If anything could be funnier than that, it is that it is, very possibly, true. Let us end our quest-by-commonsense, for the moment, on this; that to read all the books that have been written---in short to keep pace with those that are being written--is starkly impossible, and (as Aristotle would say) about what is impossible one does not argue. We _must_ select. Selection implies skilful practice. Skilful practice is only another term for Art. So far plain common-sense leads us. On this point, then, let us set up a rest and hark back.

II

Let us cast back to the three terms of my first lecture--_What does, What knows, What is._

I shall here take leave to recapitulate a brief argument much sneered at a few years ago when it was still fashionable to consider Hegel a greater philosopher than Plato. Abbreviating it I repeat it, because I believe in it yet to-day, when Hegel (for causes unconnected with pure right and wrong) has gone somewhat out of fashion for a while.

As the tale, then, is told by Plato, in the tenth book of "The Republic", one Er the son of Armenius, a Pamphylian, was slain in battle; and ten days afterwards, when they collected the dead for burial, his body alone showed no taint of corruption. His relatives, however, bore it off to the funeral pyre; and on the twelfth day, lying there, he returned to life, and he told them what he had seen in the other world. Many wonders he related concerning the dead, for example, with their rewards and punishments: but what had impressed him as most wonderful of all was the great spindle of Necessity, reaching up to Heaven, with the planets revolving around it in graduated whorls of width and spread: yet all concentric and so timed that all complete the full circle punctually together--'The Spindle turns on the knees of Necessity; and on the rim of each whorl sits perched a Siren who goes round with it, hymning a single note; the eight notes together forming one harmony.'

Now as--we have the divine word for it--upon two great commandments hang all the law and the prophets, so all religions, all philosophies, hang upon two steadfast and faithful beliefs; the first of which Plato would show by the above parable.

It is, of course, that the stability of the Universe rests upon ordered motion--that the 'firmament' above, around, beneath, stands firm, continues firm, on a balance of active and tremendous forces somehow harmoniously composed.
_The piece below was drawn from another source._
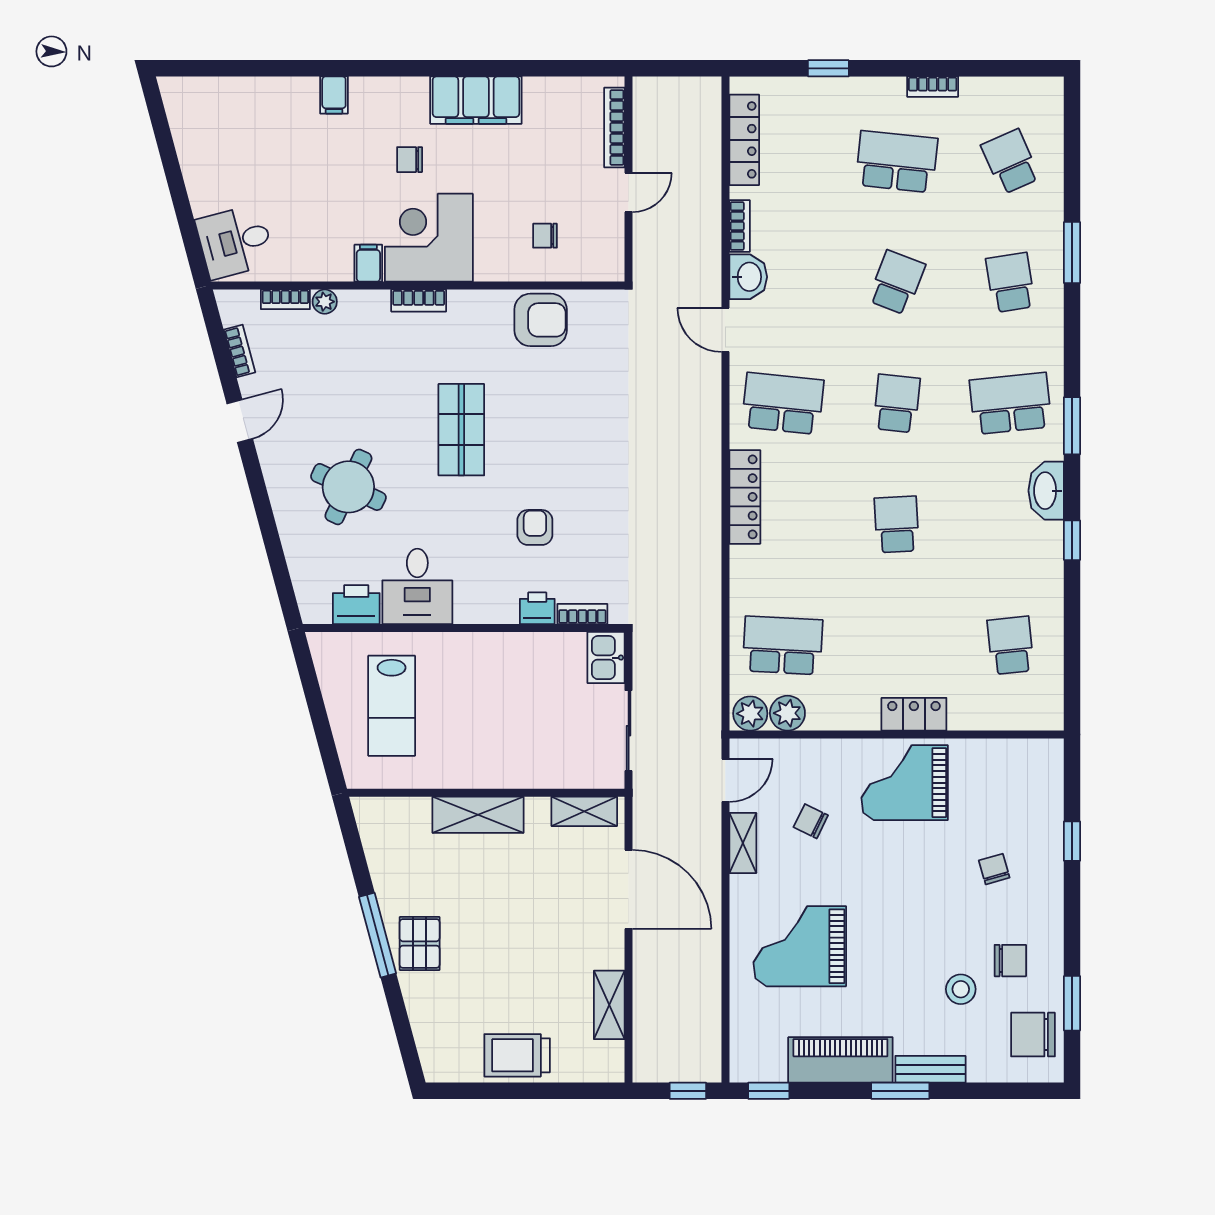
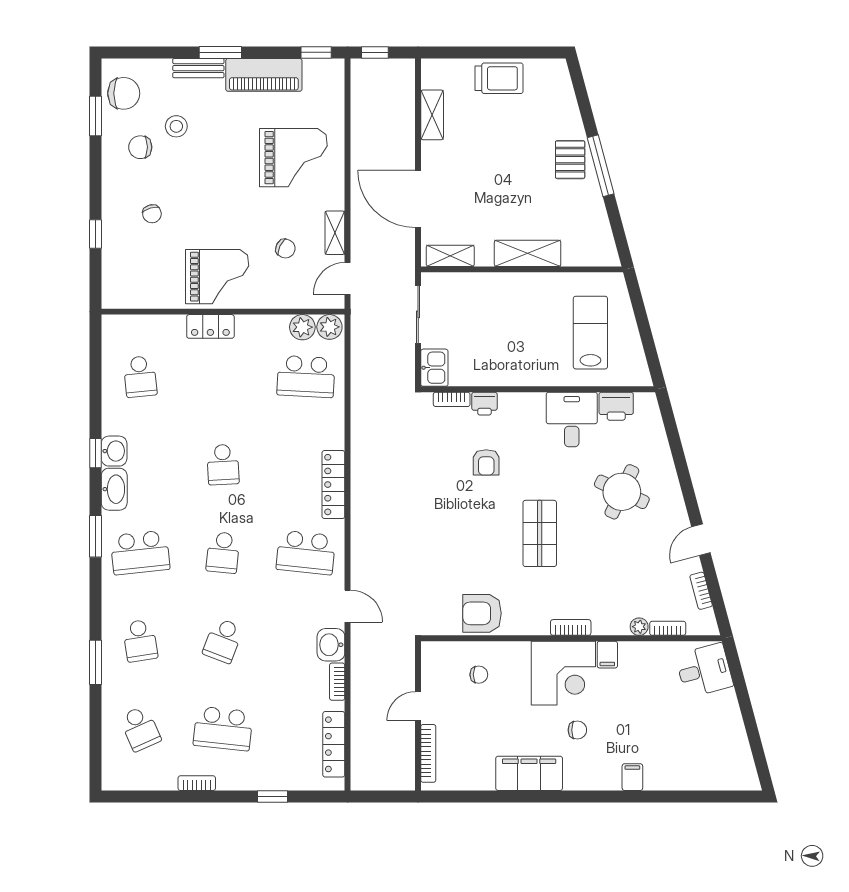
washbasin: (1046, 543) -> (114, 451), added

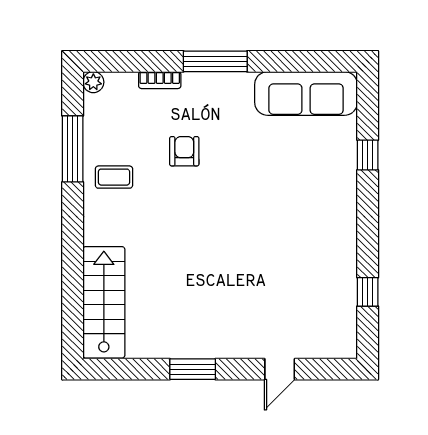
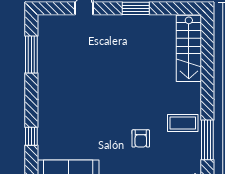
coffee table: (114, 177) -> (183, 123), width x1.36, depth x1.30
window: (368, 292) -> (31, 54), width x2.17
Theology asks 'by What?' or 'by Whom?' Philosophy inclines rather to ask 'How?' Natural Science, allowing that for the present these questions are probably unanswerable, contents itself with mapping and measuring what it can of the various forces. But all agree about the harmony; and when a Galileo or a Newton discovers a single rule of it for us, he but makes our assurance surer. For uncounted centuries before ever hearing of Gravitation men knew of the sun that he rose and set, of the moon that she waxed and waned, of the tides that they flowed and ebbed, all regularly, at times to be predicted; of the stars that they swung as by clockwork around the pole. Says the son of Sirach:

At the word of the Holy One they will stand in due order, And they will not faint in their watches.